───── SOURCE
# why do my processed chickens smell bad?



## longhorngal (Aug 4, 2005)

Week before last I took in 13 6 month old roosters and had them processed at a local USDA plant. I took them in on Friday and picked them up last Monday.
I've cooked 2 and both of them smelled awful. 1 I boiled with onions, carrots, salt, pepper-the other I baked. Usually I just bake my chickens with salt and pepper only at 475 and they come out perfect. It's not just my imagination my daughter came in from school and said EWW! what is that smell?
I didn't eat either but I can tell they are really tough-even the boiled one.
The toughness I was expecting-they were 6 months old black sex link roosters so not a broiler breed and I guess too old. This is my first attempt at raising my own and I'm disappointed they turned out so badly.
Could it have possibly been poor processing? Why would they smell so awful?


----------



## nduetime (Dec 15, 2005)

Even the toughest old bird i have ever stewed still smelled wonderful. I am wondering if they were cooled properly when processed?


----------



## longhorngal (Aug 4, 2005)

I'm wondering-I wouldn't think they would smell like that. I've emailed them but no reply yet. I guess I'm going to have to learn to do my own processing.


----------



## Grumpy old man (Aug 6, 2013)

Why not process them yourself and save the fuel and be happy with the outcome ? I'd be willing to bet you didn't get your birds back and they gave you old stock , Live and learn .


----------



## longhorngal (Aug 4, 2005)

I wondered how they would keep them straight as others were coming in with mine.


----------



## jwal10 (Jun 5, 2010)

Was it a large processing place. Do they smell like wet feathers or bad meat. Wonder if they were dipped in something. They should have been marked and kept together but you never know....James


----------



## Awnry Abe (Mar 21, 2012)

The toughness was likely because they went straight into the freezer. Can you be more specific about the stench? Was it a "chicken-gone-bad" smell from poor handling--ie. they let them get warm? (The usda inspection is only good if someone actually inspects).


----------



## longhorngal (Aug 4, 2005)
──────────
───── DATA EXTRACT
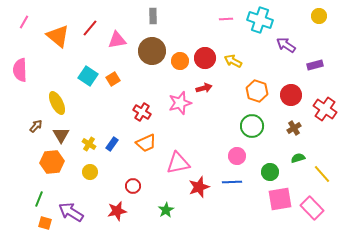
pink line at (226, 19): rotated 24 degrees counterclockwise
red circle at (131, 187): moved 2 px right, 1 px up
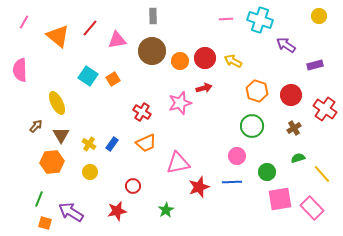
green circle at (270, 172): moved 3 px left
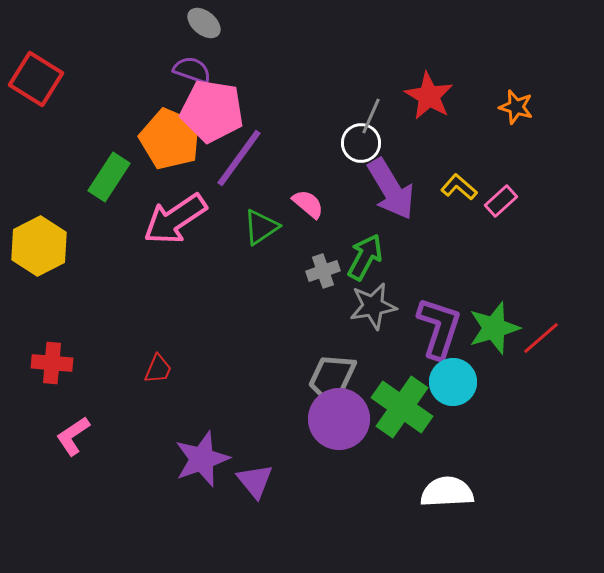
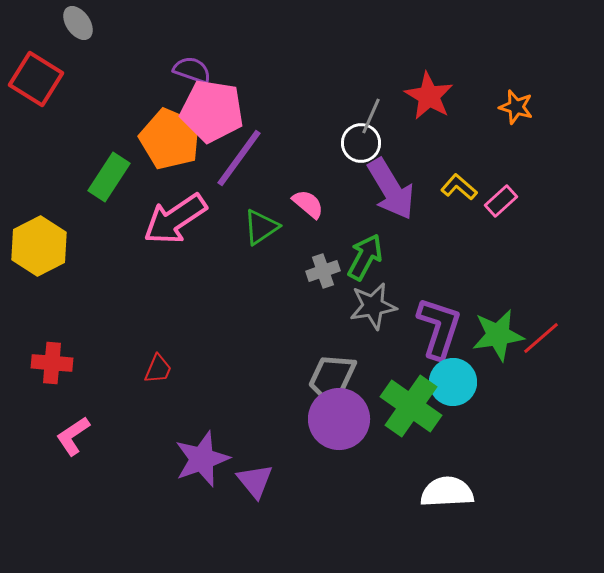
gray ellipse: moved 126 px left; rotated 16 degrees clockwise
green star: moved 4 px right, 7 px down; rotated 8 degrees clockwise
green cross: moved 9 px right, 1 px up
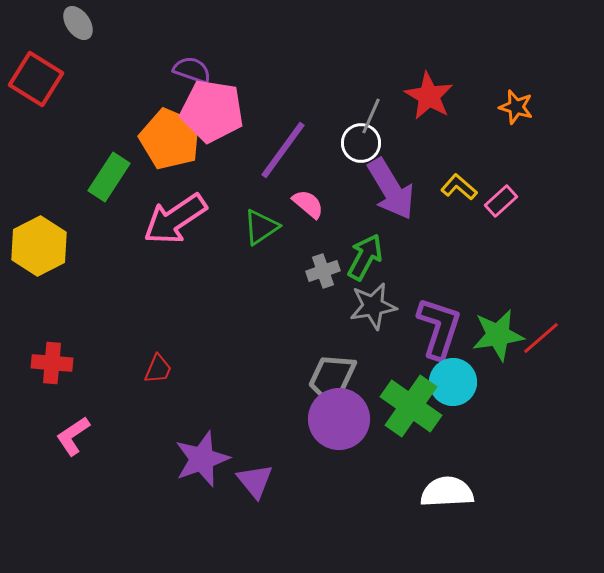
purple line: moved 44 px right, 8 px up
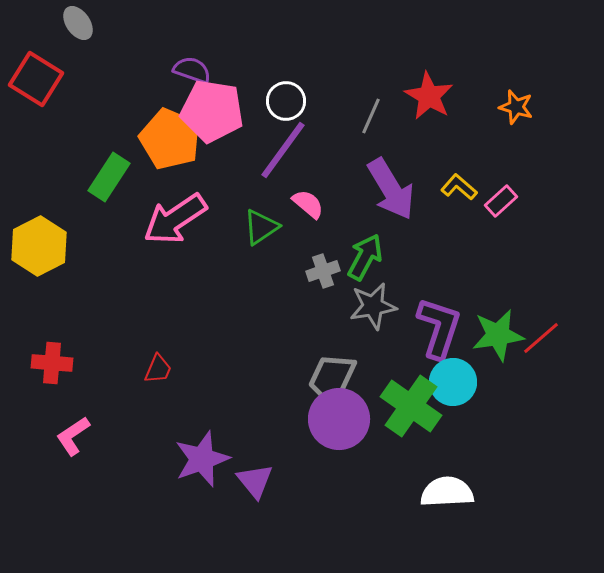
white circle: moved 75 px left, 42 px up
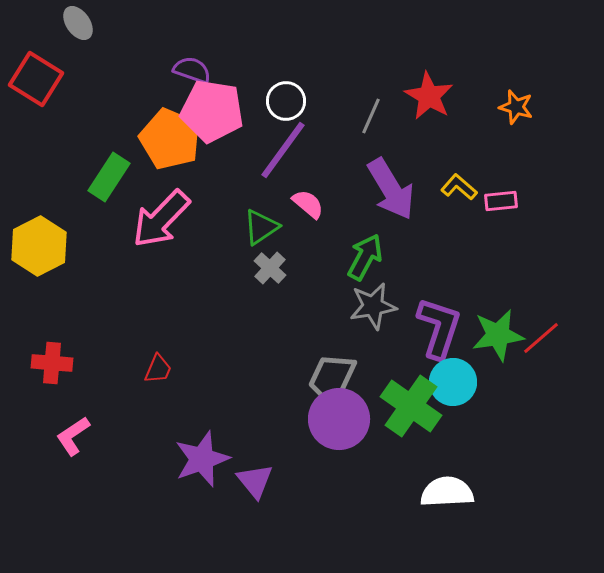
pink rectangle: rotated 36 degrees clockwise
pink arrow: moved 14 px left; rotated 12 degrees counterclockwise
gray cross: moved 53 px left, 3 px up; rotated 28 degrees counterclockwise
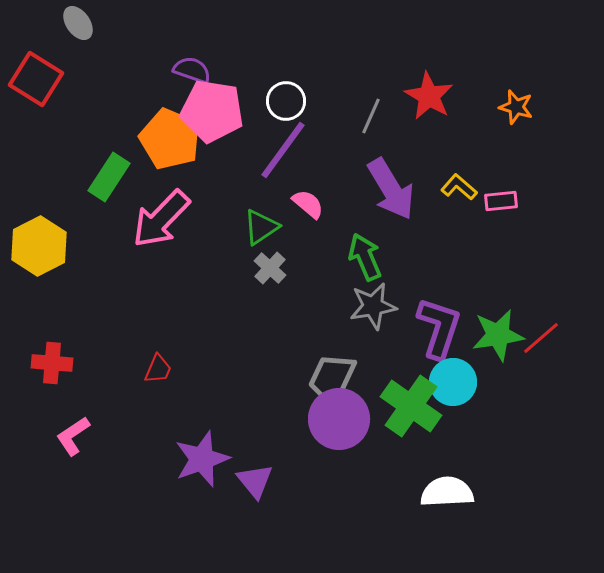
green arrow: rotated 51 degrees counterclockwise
──────────
• AIM 1:
Using the thread about processed chickens, decide whether each statement agrees with it. Answer yes or no for each, quoting the deciding words exactly. (a) The roosters were picked up on a Friday. (b) The roosters were six-month-old black sex link birds. (c) longhorngal ate both of the cooked roosters.
• AIM 2:
Please put this sentence from the thread about processed chickens into Spanish: "Even the toughest old bird i have ever stewed still smelled wonderful."

• RESULT 1:
(a) No: "I took them in on Friday and picked them up last Monday."
(b) Yes: "they were 6 months old black sex link roosters so not a broiler breed"
(c) No: "I didn't eat either"

• RESULT 2:
Incluso el ave vieja más dura que he guisado seguía oliendo de maravilla.